What you will do. Copy the whole soil test thread below word for word, with nothing left out or changed.

Provided passage.
· · · · ·
# my 1st soil test - help me understand what to do...



## kwoody51 (10 mo ago)

The fixes for the macro's make sense to me. I'm less certain how to address some if the mirco areas.

Also should I try lower the pH? If so is the 50lb/ 1000k of lime accurate? That seems like a LOT of lime... but I really don't know.

Thanks!


----------



## Ridgerunner (May 16, 2017)

Micros are fine-no need to adjust. Just apply N and potassium.
They are recommending sulfur to increase sulfate levels and for some pH lowering effect. Up to you. Wouldn't hurt to add it, but you could alternately get sulfate from N (using ammonium sulfate and/or using potassium sulfate for your potassium.
They recommend 0 lime. The reference to 50# is in the comments section and is boilerplate guidance for instances where lime was recommended.


----------



## kwoody51 (10 mo ago)

Ridgerunner said:


> Micros are fine-no need to adjust. Just apply N and potassium.
> They are recommending sulfur to increase sulfate levels and for some pH lowering effect. Up to you. Wouldn't hurt to add it, but you could alternately get sulfate from N (using ammonium sulfate and/or using potassium sulfate for your potassium.
· · · · ·
[Extracted records]
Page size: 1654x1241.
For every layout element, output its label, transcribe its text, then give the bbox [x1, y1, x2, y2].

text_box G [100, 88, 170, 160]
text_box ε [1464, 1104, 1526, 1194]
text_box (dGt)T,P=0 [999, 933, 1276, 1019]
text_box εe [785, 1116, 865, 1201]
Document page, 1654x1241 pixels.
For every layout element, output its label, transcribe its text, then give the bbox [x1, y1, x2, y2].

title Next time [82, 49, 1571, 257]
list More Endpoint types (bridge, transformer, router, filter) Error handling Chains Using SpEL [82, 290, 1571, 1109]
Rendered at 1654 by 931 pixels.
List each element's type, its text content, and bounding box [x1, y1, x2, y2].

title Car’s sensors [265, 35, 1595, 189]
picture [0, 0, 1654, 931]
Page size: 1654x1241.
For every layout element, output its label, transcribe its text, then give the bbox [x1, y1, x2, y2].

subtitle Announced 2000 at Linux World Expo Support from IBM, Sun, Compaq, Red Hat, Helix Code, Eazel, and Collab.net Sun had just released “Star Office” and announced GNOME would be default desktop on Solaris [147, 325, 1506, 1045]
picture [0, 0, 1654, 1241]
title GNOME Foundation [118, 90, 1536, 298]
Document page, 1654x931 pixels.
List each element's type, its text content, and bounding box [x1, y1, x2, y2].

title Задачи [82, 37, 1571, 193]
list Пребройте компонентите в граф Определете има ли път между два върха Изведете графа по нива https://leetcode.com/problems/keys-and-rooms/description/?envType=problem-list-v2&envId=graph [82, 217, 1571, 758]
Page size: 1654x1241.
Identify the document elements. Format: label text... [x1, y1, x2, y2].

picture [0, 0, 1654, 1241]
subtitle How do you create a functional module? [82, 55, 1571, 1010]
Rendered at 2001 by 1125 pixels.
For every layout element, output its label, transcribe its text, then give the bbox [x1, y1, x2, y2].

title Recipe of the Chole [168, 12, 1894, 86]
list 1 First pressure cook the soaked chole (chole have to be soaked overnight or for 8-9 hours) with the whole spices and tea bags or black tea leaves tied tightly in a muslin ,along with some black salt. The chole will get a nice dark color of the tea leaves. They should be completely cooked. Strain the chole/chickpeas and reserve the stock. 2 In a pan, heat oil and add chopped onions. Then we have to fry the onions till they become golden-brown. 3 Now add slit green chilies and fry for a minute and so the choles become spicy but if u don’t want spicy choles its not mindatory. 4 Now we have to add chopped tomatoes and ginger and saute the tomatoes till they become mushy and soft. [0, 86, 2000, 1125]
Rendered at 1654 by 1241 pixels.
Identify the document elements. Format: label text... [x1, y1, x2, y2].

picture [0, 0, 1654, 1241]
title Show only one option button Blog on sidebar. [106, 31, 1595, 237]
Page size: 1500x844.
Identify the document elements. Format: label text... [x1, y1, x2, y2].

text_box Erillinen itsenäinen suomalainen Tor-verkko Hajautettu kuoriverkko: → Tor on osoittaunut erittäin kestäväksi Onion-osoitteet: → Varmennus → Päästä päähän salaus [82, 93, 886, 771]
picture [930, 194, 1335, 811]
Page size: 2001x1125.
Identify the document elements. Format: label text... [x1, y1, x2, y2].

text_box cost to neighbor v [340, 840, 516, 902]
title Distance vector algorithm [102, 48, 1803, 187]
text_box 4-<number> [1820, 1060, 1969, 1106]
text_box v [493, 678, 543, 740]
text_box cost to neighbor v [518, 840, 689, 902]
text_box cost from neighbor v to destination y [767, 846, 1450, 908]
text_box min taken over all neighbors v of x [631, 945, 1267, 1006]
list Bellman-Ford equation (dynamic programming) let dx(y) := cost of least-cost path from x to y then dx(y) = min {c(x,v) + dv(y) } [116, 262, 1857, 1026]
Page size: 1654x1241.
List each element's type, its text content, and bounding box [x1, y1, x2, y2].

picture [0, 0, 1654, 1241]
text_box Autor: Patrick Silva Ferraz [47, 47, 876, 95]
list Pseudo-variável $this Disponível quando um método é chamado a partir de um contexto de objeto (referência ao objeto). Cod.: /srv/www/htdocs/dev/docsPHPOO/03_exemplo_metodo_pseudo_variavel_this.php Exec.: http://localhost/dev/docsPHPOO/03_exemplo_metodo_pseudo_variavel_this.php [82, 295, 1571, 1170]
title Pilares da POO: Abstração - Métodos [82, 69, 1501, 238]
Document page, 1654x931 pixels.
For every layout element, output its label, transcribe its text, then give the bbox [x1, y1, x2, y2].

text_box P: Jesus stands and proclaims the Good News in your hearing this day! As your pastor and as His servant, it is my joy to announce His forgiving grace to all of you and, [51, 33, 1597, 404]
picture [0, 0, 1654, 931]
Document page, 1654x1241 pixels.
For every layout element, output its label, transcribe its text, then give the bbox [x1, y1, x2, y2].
· · · · ·
Response to the task.
# my 1st soil test - help me understand what to do...



## kwoody51 (10 mo ago)

The fixes for the macro's make sense to me. I'm less certain how to address some if the mirco areas.

Also should I try lower the pH? If so is the 50lb/ 1000k of lime accurate? That seems like a LOT of lime... but I really don't know.

Thanks!


----------



## Ridgerunner (May 16, 2017)

Micros are fine-no need to adjust. Just apply N and potassium.
They are recommending sulfur to increase sulfate levels and for some pH lowering effect. Up to you. Wouldn't hurt to add it, but you could alternately get sulfate from N (using ammonium sulfate and/or using potassium sulfate for your potassium.
They recommend 0 lime. The reference to 50# is in the comments section and is boilerplate guidance for instances where lime was recommended.


----------



## kwoody51 (10 mo ago)

Ridgerunner said:


> Micros are fine-no need to adjust. Just apply N and potassium.
> They are recommending sulfur to increase sulfate levels and for some pH lowering effect. Up to you. Wouldn't hurt to add it, but you could alternately get sulfate from N (using ammonium sulfate and/or using potassium sulfate for your potassium.